Jornalista da AFP relata sua rotina diante do risco de ‘fome’ enquanto cobre a guerra em Gaza

“Todos os dias caminho entre 14 e 15 quilômetros” sob um calor sufocante para coletar informações na Faixa de Gaza, em guerra, onde conseguir alimentos se tornou extremamente difícil, conta Youssef Hassouna, jornalista de vídeo da AFP.

“Esta manhã percorri cerca de 25 quilômetros ida e volta para fazer reportagem”, relata.

Mais de 21 meses de guerra entre Israel e o movimento islamista palestino Hamas deixaram a Faixa de Gaza em ruínas, provocaram o deslocamento de quase toda a população, que também sofre graves carências de alimentos e outros produtos básicos.

Para Hassouna, de 48 anos, esses árduos périplos se tornaram “muito, muito difíceis”.

“Eu costumava trocar de sapatos a casa seis meses, mas agora gasto um par por mês”, afirma.

Quer esteja filmando um caótico tumulto em um ponto de ajuda humanitária ou as consequências sangrentas de um bombardeio, Hassouna explica que as extremas privações de alimentos, água potável e atendimento médico complicam ainda mais seu trabalho para cobrir este conflito devastador.

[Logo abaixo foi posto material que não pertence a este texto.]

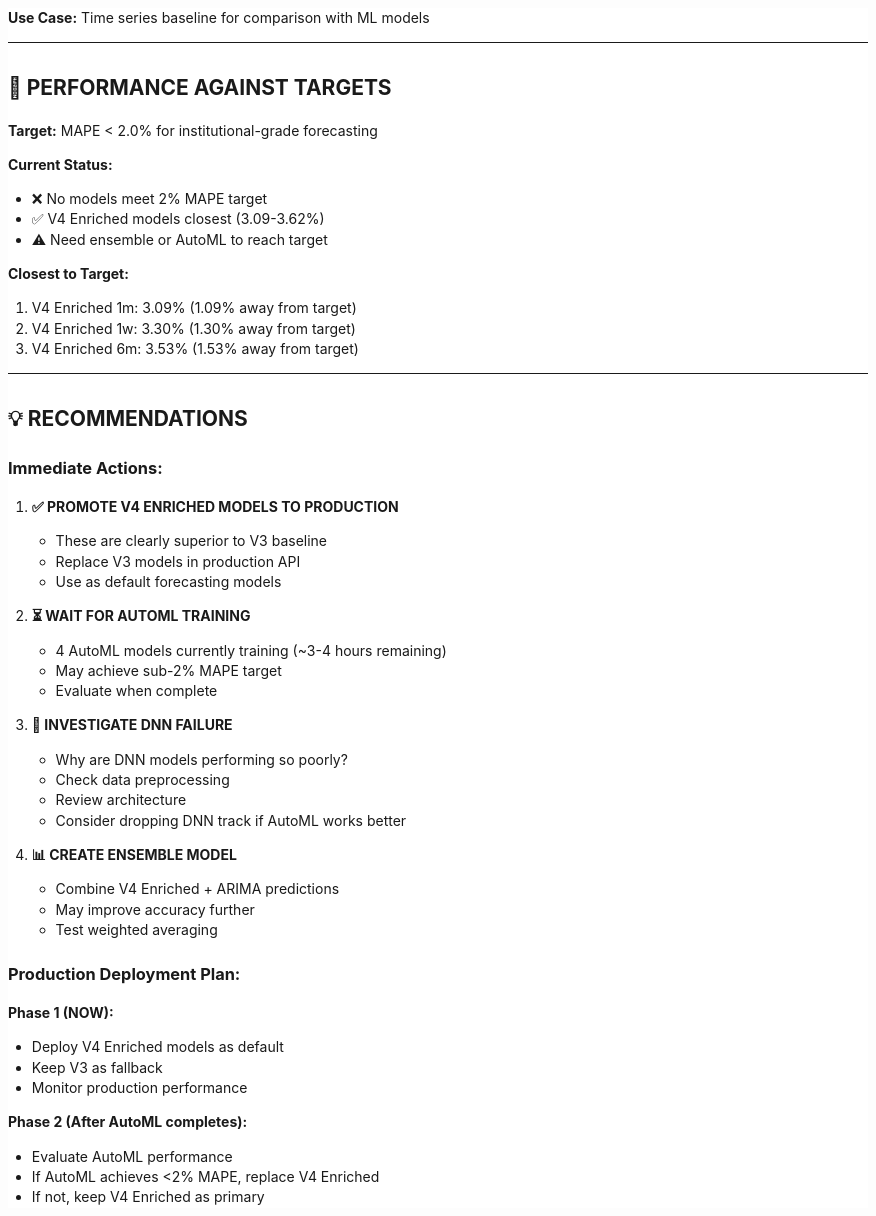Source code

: **Use Case:** Time series baseline for comparison with ML models

---

## 🎯 PERFORMANCE AGAINST TARGETS

**Target:** MAPE < 2.0% for institutional-grade forecasting

**Current Status:**
- ❌ No models meet 2% MAPE target
- ✅ V4 Enriched models closest (3.09-3.62%)
- ⚠️ Need ensemble or AutoML to reach target

**Closest to Target:**
1. V4 Enriched 1m: 3.09% (1.09% away from target)
2. V4 Enriched 1w: 3.30% (1.30% away from target)
3. V4 Enriched 6m: 3.53% (1.53% away from target)

---

## 💡 RECOMMENDATIONS

### Immediate Actions:

1. **✅ PROMOTE V4 ENRICHED MODELS TO PRODUCTION**
   - These are clearly superior to V3 baseline
   - Replace V3 models in production API
   - Use as default forecasting models

2. **⏳ WAIT FOR AUTOML TRAINING**
   - 4 AutoML models currently training (~3-4 hours remaining)
   - May achieve sub-2% MAPE target
   - Evaluate when complete

3. **🔬 INVESTIGATE DNN FAILURE**
   - Why are DNN models performing so poorly?
   - Check data preprocessing
   - Review architecture
   - Consider dropping DNN track if AutoML works better

4. **📊 CREATE ENSEMBLE MODEL**
   - Combine V4 Enriched + ARIMA predictions
   - May improve accuracy further
   - Test weighted averaging

### Production Deployment Plan:

**Phase 1 (NOW):**
- Deploy V4 Enriched models as default
- Keep V3 as fallback
- Monitor production performance

**Phase 2 (After AutoML completes):**
- Evaluate AutoML performance
- If AutoML achieves <2% MAPE, replace V4 Enriched
- If not, keep V4 Enriched as primary
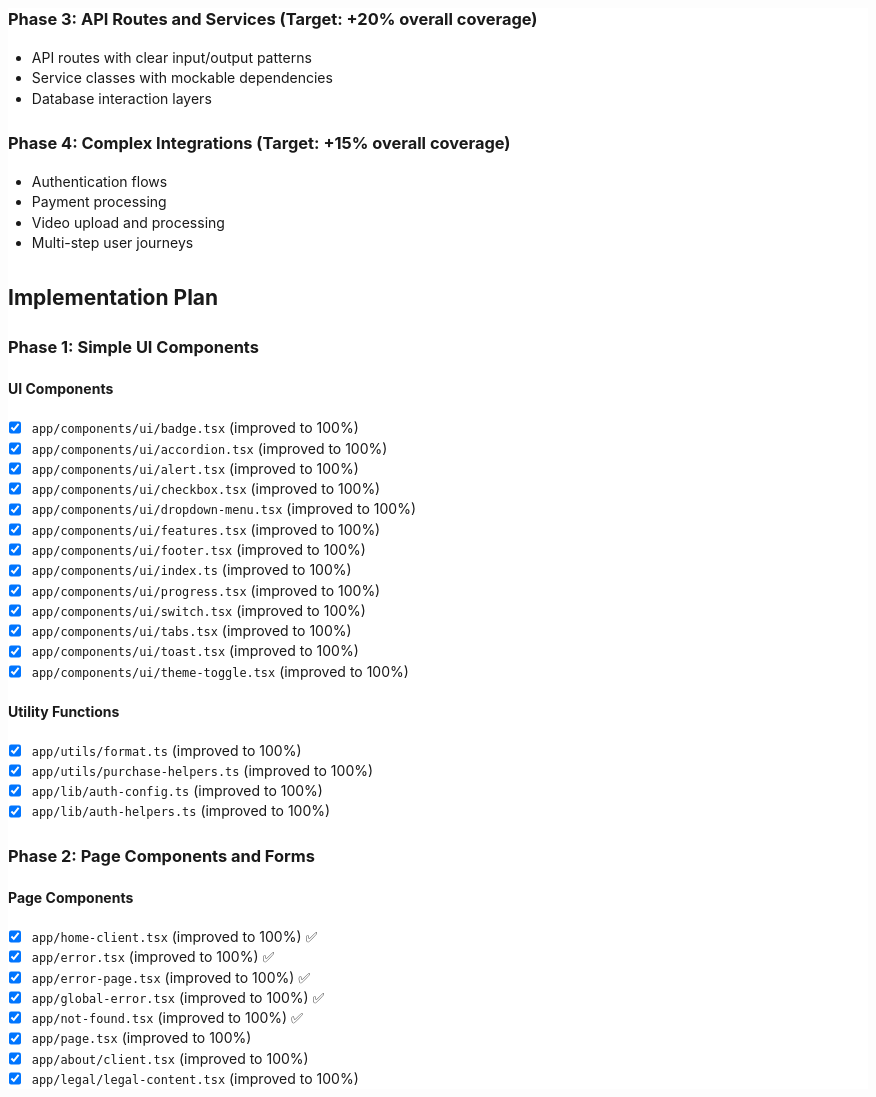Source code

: ### Phase 3: API Routes and Services (Target: +20% overall coverage)
- API routes with clear input/output patterns
- Service classes with mockable dependencies
- Database interaction layers

### Phase 4: Complex Integrations (Target: +15% overall coverage)
- Authentication flows
- Payment processing
- Video upload and processing
- Multi-step user journeys

## Implementation Plan

### Phase 1: Simple UI Components

#### UI Components
- [x] `app/components/ui/badge.tsx` (improved to 100%)
- [x] `app/components/ui/accordion.tsx` (improved to 100%)
- [x] `app/components/ui/alert.tsx` (improved to 100%)
- [x] `app/components/ui/checkbox.tsx` (improved to 100%)
- [x] `app/components/ui/dropdown-menu.tsx` (improved to 100%)
- [x] `app/components/ui/features.tsx` (improved to 100%)
- [x] `app/components/ui/footer.tsx` (improved to 100%)
- [x] `app/components/ui/index.ts` (improved to 100%)
- [x] `app/components/ui/progress.tsx` (improved to 100%)
- [x] `app/components/ui/switch.tsx` (improved to 100%)
- [x] `app/components/ui/tabs.tsx` (improved to 100%)
- [x] `app/components/ui/toast.tsx` (improved to 100%)
- [x] `app/components/ui/theme-toggle.tsx` (improved to 100%)

#### Utility Functions
- [x] `app/utils/format.ts` (improved to 100%)
- [x] `app/utils/purchase-helpers.ts` (improved to 100%)
- [x] `app/lib/auth-config.ts` (improved to 100%)
- [x] `app/lib/auth-helpers.ts` (improved to 100%)

### Phase 2: Page Components and Forms

#### Page Components
- [x] `app/home-client.tsx` (improved to 100%) ✅
- [x] `app/error.tsx` (improved to 100%) ✅
- [x] `app/error-page.tsx` (improved to 100%) ✅
- [x] `app/global-error.tsx` (improved to 100%) ✅
- [x] `app/not-found.tsx` (improved to 100%) ✅
- [x] `app/page.tsx` (improved to 100%)
- [x] `app/about/client.tsx` (improved to 100%)
- [x] `app/legal/legal-content.tsx` (improved to 100%)
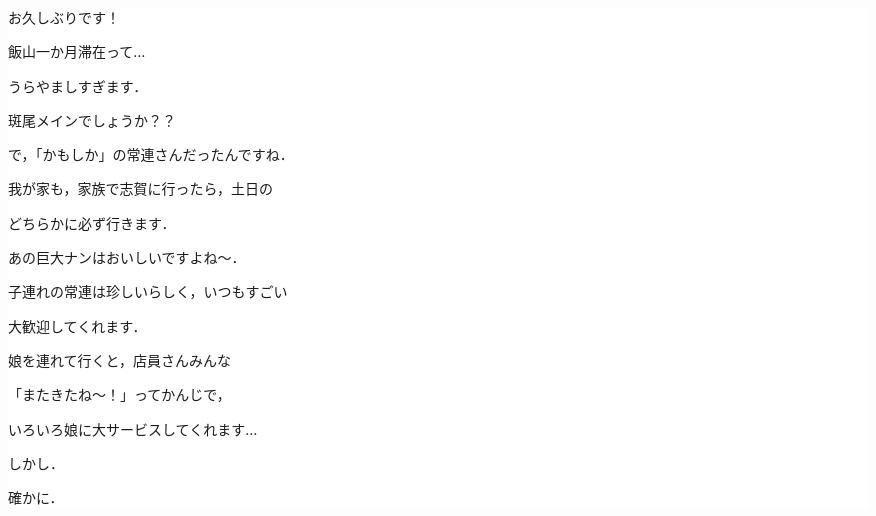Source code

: お久しぶりです！



飯山一か月滞在って…

うらやましすぎます．

斑尾メインでしょうか？？



で，「かもしか」の常連さんだったんですね．

我が家も，家族で志賀に行ったら，土日の

どちらかに必ず行きます．

あの巨大ナンはおいしいですよね～．



子連れの常連は珍しいらしく，いつもすごい

大歓迎してくれます．

娘を連れて行くと，店員さんみんな

「またきたね～！」ってかんじで，

いろいろ娘に大サービスしてくれます…



しかし．

確かに．

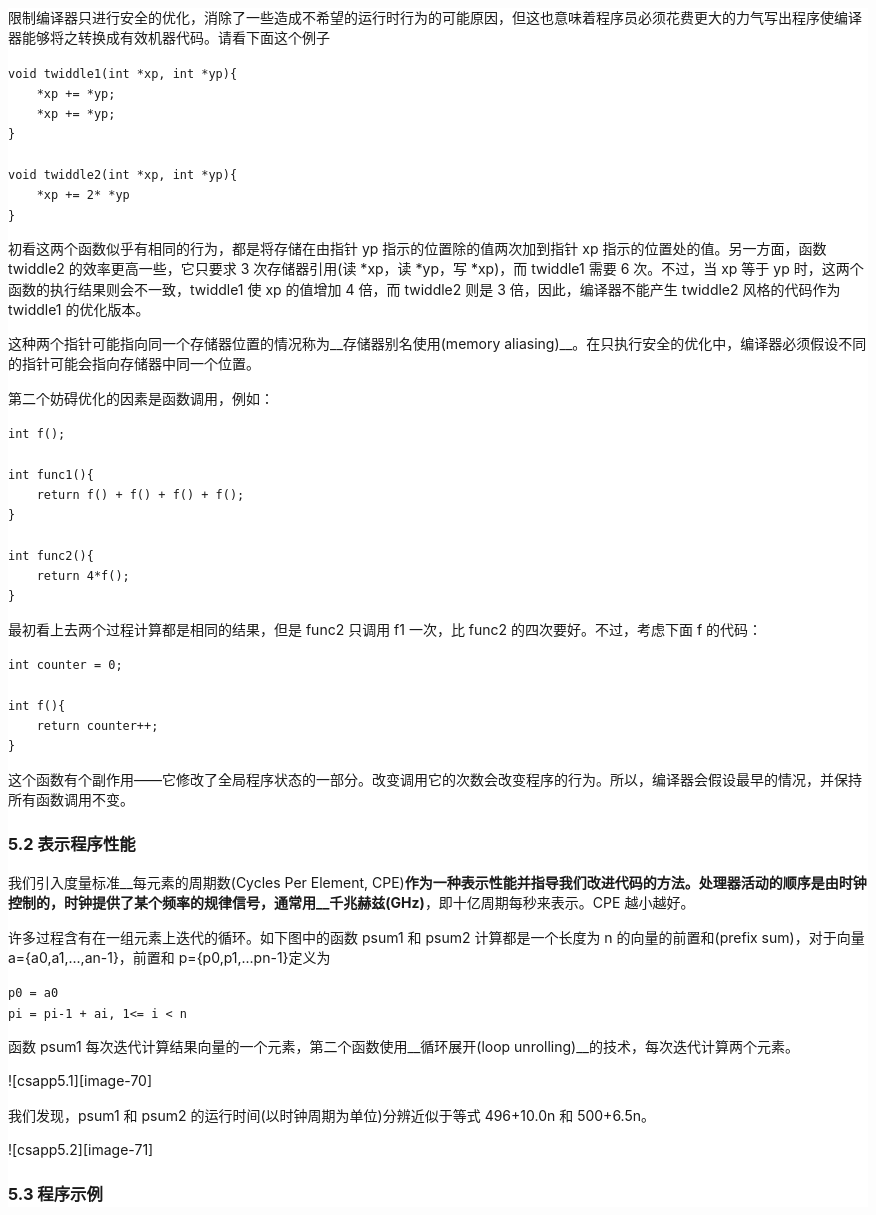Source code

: 限制编译器只进行安全的优化，消除了一些造成不希望的运行时行为的可能原因，但这也意味着程序员必须花费更大的力气写出程序使编译器能够将之转换成有效机器代码。请看下面这个例子

	void twiddle1(int *xp, int *yp){
	    *xp += *yp;
	    *xp += *yp;
	}
	
	void twiddle2(int *xp, int *yp){
	    *xp += 2* *yp
	}

初看这两个函数似乎有相同的行为，都是将存储在由指针 yp 指示的位置除的值两次加到指针 xp 指示的位置处的值。另一方面，函数 twiddle2 的效率更高一些，它只要求 3 次存储器引用(读 *xp，读 *yp，写 \*xp)，而 twiddle1 需要 6 次。不过，当 xp 等于 yp 时，这两个函数的执行结果则会不一致，twiddle1 使 xp 的值增加 4 倍，而 twiddle2 则是 3 倍，因此，编译器不能产生 twiddle2 风格的代码作为 twiddle1 的优化版本。

这种两个指针可能指向同一个存储器位置的情况称为\_\_存储器别名使用(memory aliasing)\_\_。在只执行安全的优化中，编译器必须假设不同的指针可能会指向存储器中同一个位置。

第二个妨碍优化的因素是函数调用，例如：

	int f();
	
	int func1(){
	    return f() + f() + f() + f();
	}
	
	int func2(){
	    return 4*f();
	}

最初看上去两个过程计算都是相同的结果，但是 func2 只调用 f1 一次，比 func2 的四次要好。不过，考虑下面 f 的代码：

	int counter = 0;
	
	int f(){
	    return counter++;
	}

这个函数有个副作用——它修改了全局程序状态的一部分。改变调用它的次数会改变程序的行为。所以，编译器会假设最早的情况，并保持所有函数调用不变。

### 5.2 表示程序性能

我们引入度量标准\_\_每元素的周期数(Cycles Per Element, CPE)__作为一种表示性能并指导我们改进代码的方法。处理器活动的顺序是由时钟控制的，时钟提供了某个频率的规律信号，通常用\_\_千兆赫兹(GHz)__，即十亿周期每秒来表示。CPE 越小越好。

许多过程含有在一组元素上迭代的循环。如下图中的函数 psum1 和 psum2 计算都是一个长度为 n 的向量的前置和(prefix sum)，对于向量 a={a0,a1,...,an-1}，前置和 p={p0,p1,...pn-1}定义为

	p0 = a0
	pi = pi-1 + ai, 1<= i < n

函数 psum1 每次迭代计算结果向量的一个元素，第二个函数使用\_\_循环展开(loop unrolling)\_\_的技术，每次迭代计算两个元素。

![csapp5.1][image-70]

我们发现，psum1 和 psum2 的运行时间(以时钟周期为单位)分辨近似于等式 496+10.0n 和 500+6.5n。

![csapp5.2][image-71]

### 5.3 程序示例
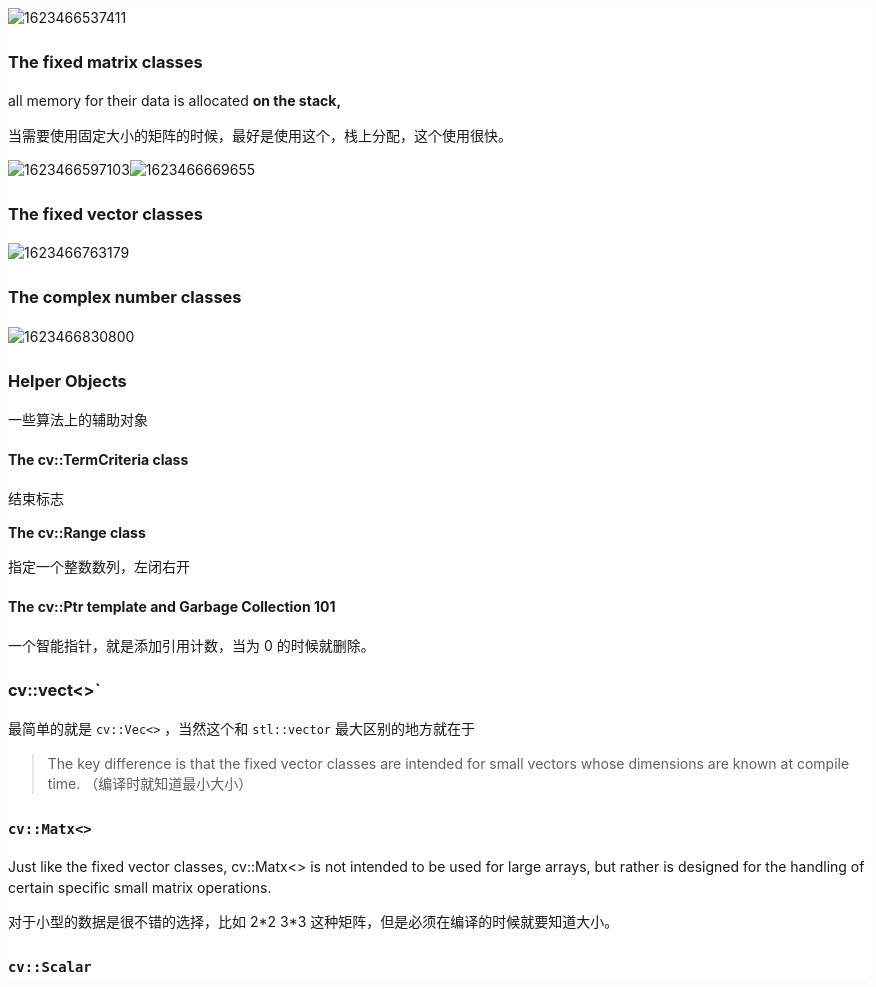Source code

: ![1623466537411](images/1623466537411.png)

### **The fixed matrix classes** 

 all memory for their data is allocated **on the stack,**

当需要使用固定大小的矩阵的时候，最好是使用这个，栈上分配，这个使用很快。

![1623466597103](images/1623466597103.png)![1623466669655](images/1623466669655.png)

### **The fixed vector classes**

![1623466763179](images/1623466763179.png)

### **The complex number classes**

![1623466830800](images/1623466830800.png)

### **Helper Objects**

一些算法上的辅助对象

#### **The cv::TermCriteria class** 

结束标志

**The cv::Range class**

指定一个整数数列，左闭右开

#### **The cv::Ptr template and Garbage Collection 101**

一个智能指针，就是添加引用计数，当为 0 的时候就删除。







### cv::vect<>`

最简单的就是 `cv::Vec<>` ，当然这个和 `stl::vector` 最大区别的地方就在于

>  The key difference is that the fixed vector classes are intended for small vectors whose dimensions are known at compile time. （编译时就知道最小大小）

### `cv::Matx<>`

Just like the fixed vector classes, cv::Matx<> is not intended to be used for large arrays, but rather is designed for the handling of certain specific small matrix operations. 

对于小型的数据是很不错的选择，比如 2\*2  3\*3 这种矩阵，但是必须在编译的时候就要知道大小。

### `cv::Scalar `
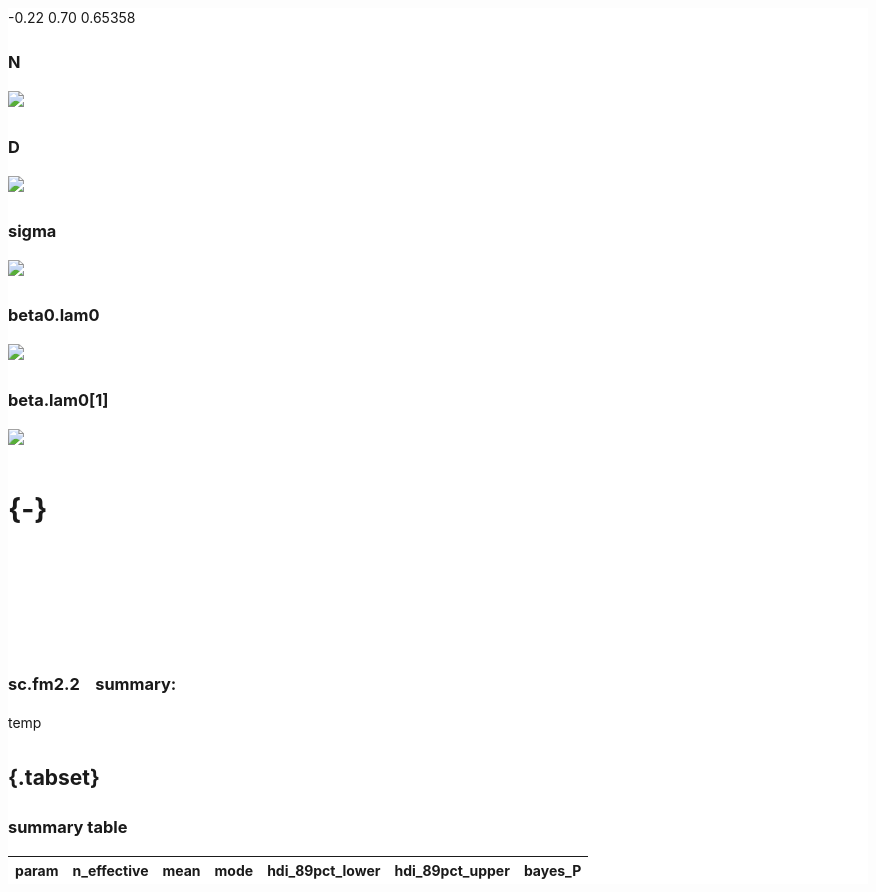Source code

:    <td style="text-align:right;"> -0.22 </td>
   <td style="text-align:right;"> 0.70 </td>
   <td style="text-align:right;"> 0.65358 </td>
  </tr>
</tbody>
</table>


### N



![](C:/Hatfield/scripts/R/Projects/Meso/occupancy/MesoResults_Occ_SC_Plots/test.2/results_SC_2017_AmericanBadger_files/figure-html/unnamed-chunk-28-1.png)

### D



![](C:/Hatfield/scripts/R/Projects/Meso/occupancy/MesoResults_Occ_SC_Plots/test.2/results_SC_2017_AmericanBadger_files/figure-html/unnamed-chunk-29-1.png)


### sigma



![](C:/Hatfield/scripts/R/Projects/Meso/occupancy/MesoResults_Occ_SC_Plots/test.2/results_SC_2017_AmericanBadger_files/figure-html/unnamed-chunk-30-1.png)

### beta0.lam0



![](C:/Hatfield/scripts/R/Projects/Meso/occupancy/MesoResults_Occ_SC_Plots/test.2/results_SC_2017_AmericanBadger_files/figure-html/unnamed-chunk-31-1.png)

### beta.lam0[1]



![](C:/Hatfield/scripts/R/Projects/Meso/occupancy/MesoResults_Occ_SC_Plots/test.2/results_SC_2017_AmericanBadger_files/figure-html/unnamed-chunk-32-1.png)

# {-}


</div>
<br><br><br><br><br>
<div>





### sc.fm2.2 &nbsp;&nbsp; summary:
temp

##  {.tabset}

### summary table
<table class="table table-striped" style="width: auto !important; ">
 <thead>
  <tr>
   <th style="text-align:left;"> param </th>
   <th style="text-align:right;"> n_effective </th>
   <th style="text-align:right;"> mean </th>
   <th style="text-align:right;"> mode </th>
   <th style="text-align:right;"> hdi_89pct_lower </th>
   <th style="text-align:right;"> hdi_89pct_upper </th>
   <th style="text-align:right;"> bayes_P </th>
  </tr>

A ofensiva lançada por Israel em Gaza, em represália pelo ataque sem precedentes do Hamas em seu território em 7 de outubro de 2023, deixou 59.219 mortos, em sua maioria civis, segundo dados do Ministério da Saúde de Gaza, considerados confiáveis pela ONU.

Mais de 100 ONGs alertaram, nesta quarta-feira (23), para a propagação de uma “fome generalizada” neste território onde vivem mais de dois milhões de pessoas.

Um bloqueio total imposto por Israel em março -parcialmente aliviado no final de maio- provocou uma grave escassez de alimentos, medicamentos e combustível.

Hassouna, que vive na Cidade de Gaza, ressalta que sua principal dificuldade é conseguir comida suficiente para ele e sua família.

Em quase dois anos de guerra, perdi mais de 40 quilos. “Pesava cerca de 110 quilos, hoje entre 65 e 70 quilos”, relata.

– Preços multiplicados por 100 –

O agravamento da crise alimentar fez com que os preços dos poucos alimentos disponíveis disparassem, tornando os produtos básicos inacessíveis para muitos habitantes.

“É extremamente difícil conseguir comida em Gaza. E quando está disponível, os preços se multiplicam por 100”, relata.

O quilo das lentilhas passou de três shekels (5,01 reais) para 80 shekels (cerca de 133 reais), e o preço do arroz multiplicou por 20, disse.

“O acesso à água é igualmente complicado, seja doce ou salgada”, acrescenta. “As crianças têm que fazer fila durante quatro, cinco, seis ou até sete horas para consegui-la”, afirma.

Além disso, observe que o trabalho jornalístico em meio à guerra às vezes gera tensões com outros palestinos em Gaza, que temem ser alvo de represálias israelenses contra os jornalistas.

“Alguns gostam dos jornalistas, outros não”, destaca.

“Aqueles que nos apoiam vêm até mim e dizem: ‘Nos conte o que está acontecendo, quando acabará essa guerra? Faça com que nossa voz seja ouvida no exterior, diga ao mundo inteiro que não queremos esta guerra’. Outros dizem o contrário: ‘Não se aproxime, não se junte a nós’. Os jornalistas são alvo dos bombardeios israelenses”, explica.

Os Repórteres sem Fronteiras (RSF) informaram, no início de julho, que mais de 200 jornalistas morreram em Gaza desde o ataque de 7 de outubro de 2023.

O ataque do Hamas naquele dia em Israel, que desencadeou a guerra, causou a morte de 1.219 pessoas do lado israelense, em sua maioria civis, segundo um levantamento da AFP com base em dados oficiais.

Hassouna anseia por uma paz duradoura. “Desde a nossa infância vivemos na guerra, e não queremos que nossos filhos nem que as crianças israelenses passem por isso. Todos desejamos uma vida sem conflito”, conclui.